Eva did have an unlikely buddy for her last winter. She never grew up with cats and was kin to like them until she came here. One of the old cats let her know who was boss the first day she arrived. She had a way of completely ignoring their existence. However, Tabitha was an orange tabby that is now on life number five or six and understood Eva needed a Buddy. Though Company the calico had the right to eat with Eva, Tabitha was the one that slept with her in the hut.

Short, stout Eva never liked the stairs. Perhaps it was her stature. She was so short. Poor thing. She would look at the top step and try to leap all of the steps at once. Because she rarely took the stairs, I knew something was not right when she began to come to the front door and give one loud demand. Letting go of what seemed to never really be mine was not as hard as I thought it would be.

Good friends are hard to come by. Watching Tabitha “care” about Eva not feeling very good was sweet. Eva also succumbed to deafness this last winter and missed much of the calls to come. The last week she had her eyes glued on the house and never missed my comings or goings. So this winter I took her with me to the greenhouse every time I went down there. Most of the time Tabitha came with also for the warming session.

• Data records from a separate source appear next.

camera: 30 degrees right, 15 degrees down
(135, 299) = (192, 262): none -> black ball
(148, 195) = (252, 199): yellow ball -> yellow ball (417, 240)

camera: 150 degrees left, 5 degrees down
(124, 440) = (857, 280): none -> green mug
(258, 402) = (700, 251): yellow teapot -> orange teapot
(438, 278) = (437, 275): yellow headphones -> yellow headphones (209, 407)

Knowing better next time will help me make the future dog choices. Eva was such a pack animal leaving her outside alone for hours on end was bound to end badly. She had never been in the house her whole life, so I knew having her in the house was not an option. I really had not expectHoney and Eva to become besties. Our hope was that an old dog would perhaps settle our kangaroo doodle down to a smaller hop. That has yet to be seen.

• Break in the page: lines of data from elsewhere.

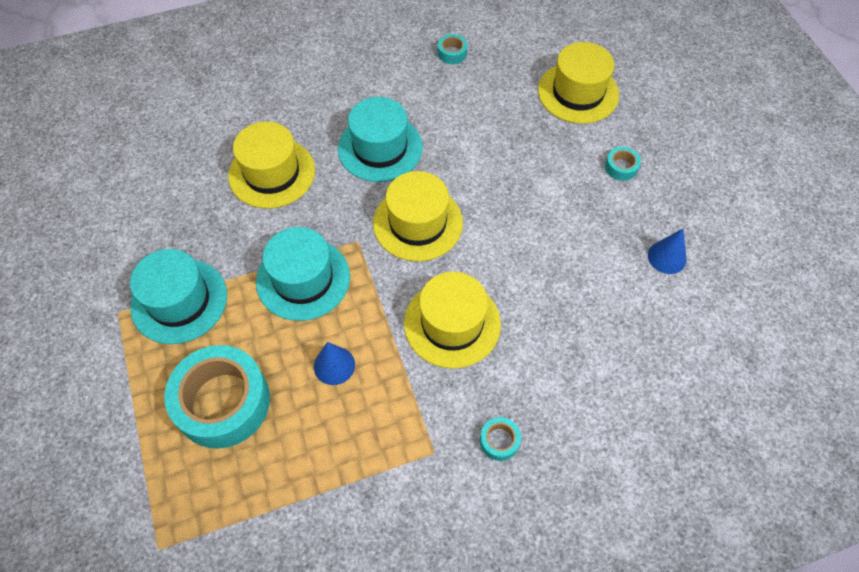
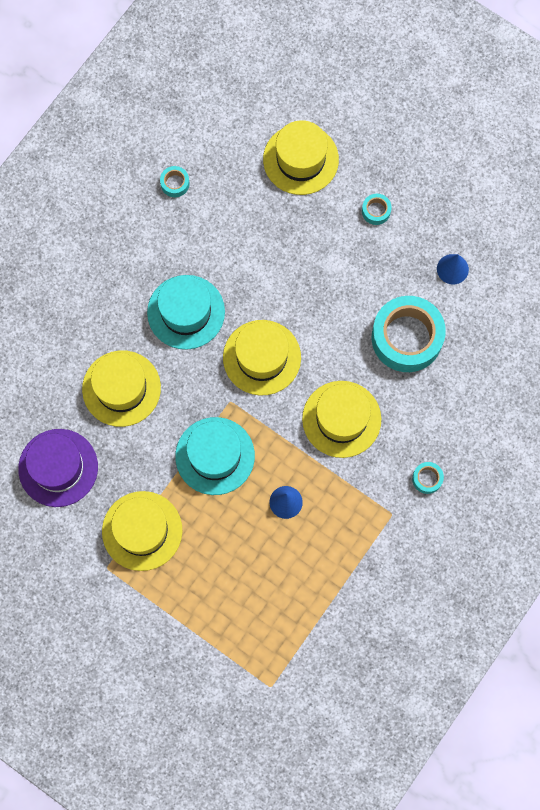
camera: 35 degrees left, 15 degrees up
(160, 201) = (58, 468): none -> purple hat
(179, 301) = (142, 531): turquoise hat -> yellow hat
(223, 402) = (233, 576): turquoise tape -> turquoise tape (406, 338)

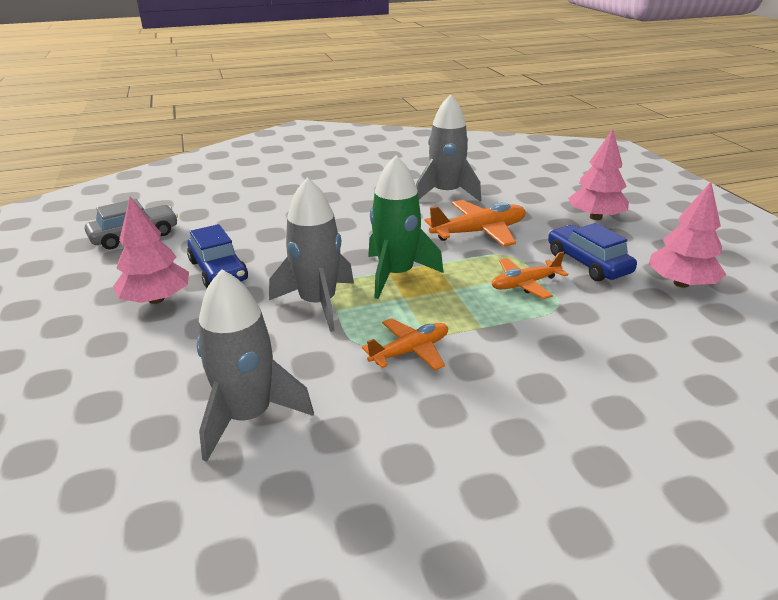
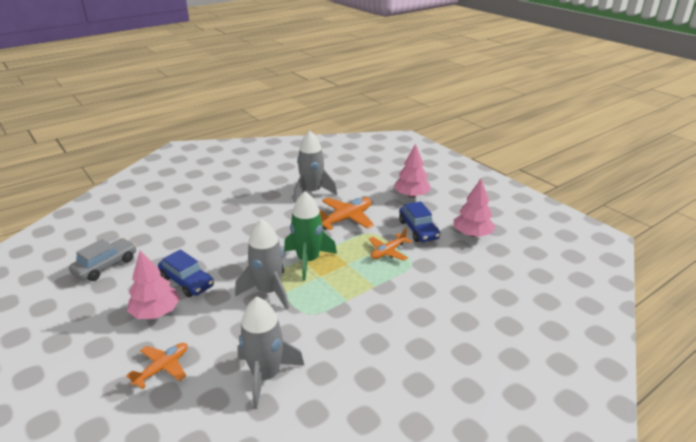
camera: 20 degrees left, 0 degrees up
(410, 351) = (341, 311): orange plane -> orange plane (162, 368)
(588, 263) = (418, 230): blue car -> blue car turned 150 degrees counterclockwise

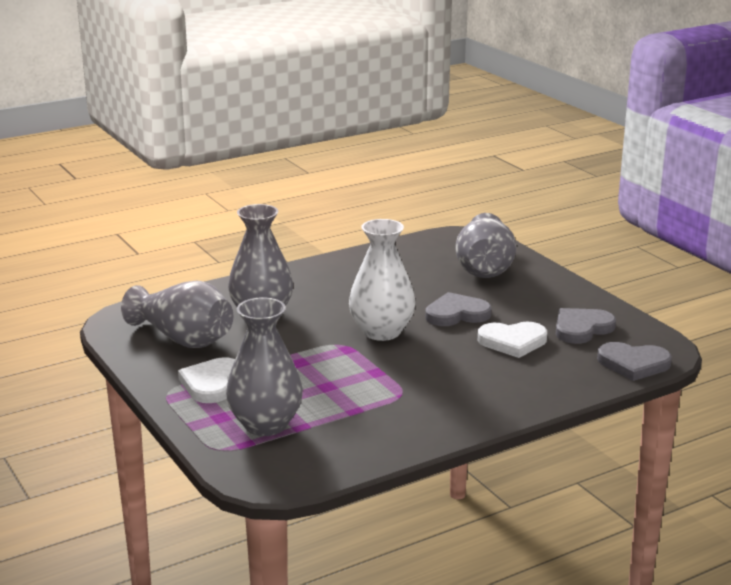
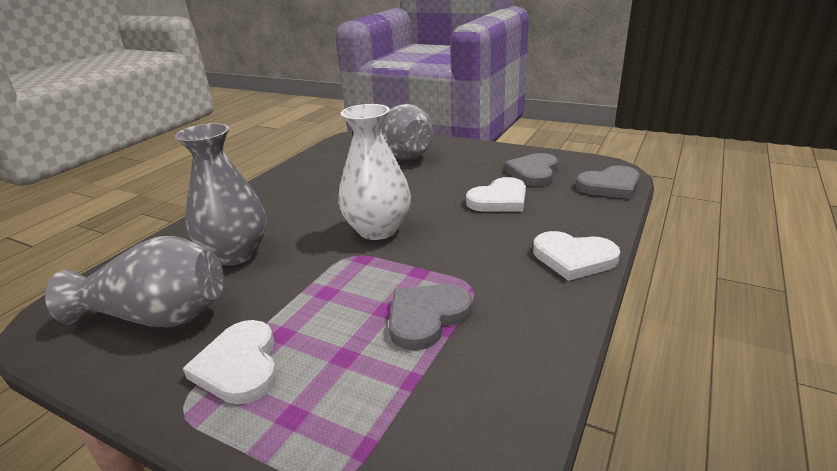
camera: 30 degrees left, 5 degrees up
(265, 425) = (363, 399): grey vase -> none
(456, 314) = (424, 192): grey heart -> grey heart (426, 317)
(504, 404) = (573, 258): none -> white heart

If Honey is thought of as sticky and messy, than Eva should be though of as the opposite of a bonding glue. We often called Eva a bulldozer. But maybe she was more like a wrecking ball. We just did not know where it would swing and what item would next disappear. I think I do her an injustice by saying that though. She simply did not have that sticky bonding nature that some dogs have. But then neither does Honey.

Though Honey does her job well (sometimes) she will not stick with me on the sofa. This last month while I have tried to get Honey to stay by me in the house, Eva proved she was almost my tail! There were days I had to look between my legs to see her. She got so good at reading my moves that I never knew if she was heeling. She would turn when I turned my head one way of the other and I never saw her behind me. She was the best ever at the game of “Shadow!”

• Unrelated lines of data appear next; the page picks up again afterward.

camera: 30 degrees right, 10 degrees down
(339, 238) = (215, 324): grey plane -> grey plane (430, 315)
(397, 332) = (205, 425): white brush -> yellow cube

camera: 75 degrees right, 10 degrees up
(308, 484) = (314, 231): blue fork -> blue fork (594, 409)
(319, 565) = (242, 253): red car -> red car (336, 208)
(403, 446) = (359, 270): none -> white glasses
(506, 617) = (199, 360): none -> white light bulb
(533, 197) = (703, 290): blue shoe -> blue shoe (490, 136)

Yellow ribbon of memory and gold threads of character do not make up the story of Eva. We did not get her good years. Our short little Eva has much too short of a tale to tell. We got the tail end. I knew how the story would finish when we brought her home. It just never comes when you expect it.

We told Eva she was a good girl. We told her we forgave her for all the things she stole. We told her we were sorry for the way things end. We wished that the story could be written differently. We enjoyed every thump of her tail that we got. We told her that she would be missed. We told her it was okay to go. We would not keep her for our own selfish reasons. Eva was sure to get the best pot of gold a little yellow Labrador retriever could get in the rainbow beyond. And if ever I see a golden thread in a rainbow I will think of her.